Ce dernier pourrait être majeur pour maîtriser la pandémie, mais il ne règlera cependant pas tous les problèmes et le Covid-19 ne va pas disparaître parce que des vaccins seront disponibles ; du moins pas dans l’immédiat.
Il y a en effet plusieurs défis à relever : le premier d’entre eux étant la couverture vaccinale. Pour qu’un vaccin soit efficace, il faut qu’une très grande majorité de la population l’utilise, pour ne laisser aucune chance au virus de pouvoir continuer à se diffuser. Malheureusement, à l’heure actuelle, la défiance compromet cet objectif. Une étude parue dans Nature Medicine en octobre dernier, menée dans 19 pays, révélait qu’en moyenne un quart de leur population n’était pas prête à se faire vacciner. « Nous sommes inquiets des niveaux de défiance très élevés dans certaines régions. Il faut en comprendre les raisons, et y répondre. Sinon, il y a un risque de mettre en péril une reprise de contrôle de cette pandémie », explique Jeffrey Lazarus, qui a mené cette étude pour l’Institut de santé mondiale de Barcelone. « Les autorités doivent faire plus que simplement déclarer un vaccin sûr et efficace. Les gouvernements doivent envoyer des messages clairs. Une communication sanitaire qui prend en compte les inquiétudes sera une des clefs nécessaires pour améliorer l’acceptabilité d’un vaccin. »

......

▶ **Votre consigne**
Poursuivez le texte sur la vaccination contre le Covid-19 à partir de sa dernière phrase. Les données qui suivent ne servent à rien ici.

▶ **Données fournies**
......

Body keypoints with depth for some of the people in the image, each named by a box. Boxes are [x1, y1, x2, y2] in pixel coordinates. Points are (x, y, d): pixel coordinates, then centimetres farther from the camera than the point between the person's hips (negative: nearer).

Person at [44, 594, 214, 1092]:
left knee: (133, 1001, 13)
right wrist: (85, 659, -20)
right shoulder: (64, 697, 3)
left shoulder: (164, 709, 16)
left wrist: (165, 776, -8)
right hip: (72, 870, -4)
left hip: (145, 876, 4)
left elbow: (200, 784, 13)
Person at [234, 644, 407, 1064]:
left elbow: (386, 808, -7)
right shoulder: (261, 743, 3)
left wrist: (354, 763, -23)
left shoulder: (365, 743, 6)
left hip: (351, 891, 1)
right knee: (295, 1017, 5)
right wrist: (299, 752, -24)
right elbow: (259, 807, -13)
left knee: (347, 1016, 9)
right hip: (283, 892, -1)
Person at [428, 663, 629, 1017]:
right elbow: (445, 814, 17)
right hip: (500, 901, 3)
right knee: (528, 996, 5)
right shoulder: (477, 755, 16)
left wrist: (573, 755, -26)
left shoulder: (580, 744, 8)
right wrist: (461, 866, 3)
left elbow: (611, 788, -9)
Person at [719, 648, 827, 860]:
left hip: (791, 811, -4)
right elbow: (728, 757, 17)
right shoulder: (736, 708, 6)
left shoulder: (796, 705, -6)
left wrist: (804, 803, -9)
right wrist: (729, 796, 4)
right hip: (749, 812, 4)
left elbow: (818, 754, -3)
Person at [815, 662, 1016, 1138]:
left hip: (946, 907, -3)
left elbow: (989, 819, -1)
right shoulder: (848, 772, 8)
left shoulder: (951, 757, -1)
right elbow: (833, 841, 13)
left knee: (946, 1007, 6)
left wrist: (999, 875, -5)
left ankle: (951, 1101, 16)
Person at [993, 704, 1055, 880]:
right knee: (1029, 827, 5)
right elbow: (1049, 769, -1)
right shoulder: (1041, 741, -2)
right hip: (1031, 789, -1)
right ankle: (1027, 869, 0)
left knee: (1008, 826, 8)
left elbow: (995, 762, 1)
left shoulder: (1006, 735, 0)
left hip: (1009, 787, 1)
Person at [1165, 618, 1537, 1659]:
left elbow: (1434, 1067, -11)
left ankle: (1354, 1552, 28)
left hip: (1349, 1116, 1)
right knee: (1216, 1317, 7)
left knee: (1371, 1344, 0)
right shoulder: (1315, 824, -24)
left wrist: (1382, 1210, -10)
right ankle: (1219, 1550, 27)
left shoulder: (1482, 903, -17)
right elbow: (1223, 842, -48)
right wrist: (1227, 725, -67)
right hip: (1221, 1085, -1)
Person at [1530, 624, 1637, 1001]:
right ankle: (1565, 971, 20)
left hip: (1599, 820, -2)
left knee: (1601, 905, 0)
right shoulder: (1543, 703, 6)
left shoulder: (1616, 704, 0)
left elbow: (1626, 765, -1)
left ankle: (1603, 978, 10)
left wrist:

......

▶ **Réponse**
Cet écueil n’est par ailleurs pas le seul à surmonter. Des lourdes questions logistiques se posent également pour rendre ces vaccins disponibles à tout le monde. Par exemple, le vaccin de Pfizer doit être conservé à -80 degrés. Dans ces conditions, de très nombreuses communautés, rurales notamment, n’y auront tout simplement pas accès. Il faudra donc que d’autres types de vaccins soient également disponibles, sinon le virus continuera de circuler dans certaines régions du monde et l’objectif de la fin de la pandémie ne pourra jamais être véritablement atteint.
Quid des mutations du virus ?
Enfin, l’efficacité d’un vaccin dans le temps est également tributaire du coronavirus lui-même. Des mutations pourraient avoir un effet. Le SARS-CoV-2 responsable du Covid-19 utilise une clef pour pénétrer dans nos cellules et les infecter, ce qu’on appelle la protéine S. Pour le combattre, on peut donc essayer de neutraliser cette protéine S. Le virus ne peut alors plus entrer dans nos cellules pour s’y multiplier : c’est ce que fait notre système immunitaire et c’est la base de la majorité des stratégies vaccinales.
Mais que se passe-t-il si cette protéine S change au gré des mutations naturelles du virus ?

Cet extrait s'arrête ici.